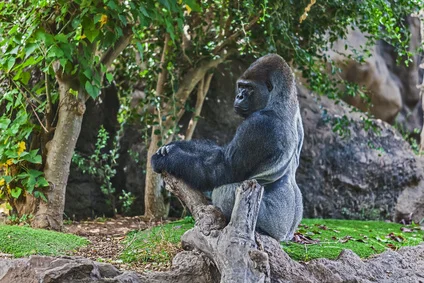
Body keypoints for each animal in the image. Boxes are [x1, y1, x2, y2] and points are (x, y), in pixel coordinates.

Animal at [152, 53, 304, 242]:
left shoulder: (259, 124)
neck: (281, 99)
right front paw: (175, 146)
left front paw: (169, 158)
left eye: (248, 88)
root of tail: (287, 234)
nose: (239, 96)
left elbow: (224, 168)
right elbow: (217, 154)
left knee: (224, 189)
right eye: (240, 86)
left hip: (275, 226)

########################################

_INSTRUCTIONS TO FOLLOW_.
Leaving out only the pictures, reproduce the listing exactly.

_SOLUTION FOR THIS EXERCISE_.
Body keypoints for each animal in the image. Boxes are [x1, y1, x2, y2] and points are (x, y), in pixel coordinates.

Animal at [152, 53, 304, 242]:
left shoulder: (259, 124)
neck: (281, 99)
right front paw: (175, 146)
left front paw: (169, 158)
left eye: (248, 88)
root of tail: (287, 234)
nose: (239, 96)
left elbow: (224, 168)
right elbow: (217, 154)
left knee: (224, 189)
right eye: (240, 86)
left hip: (275, 226)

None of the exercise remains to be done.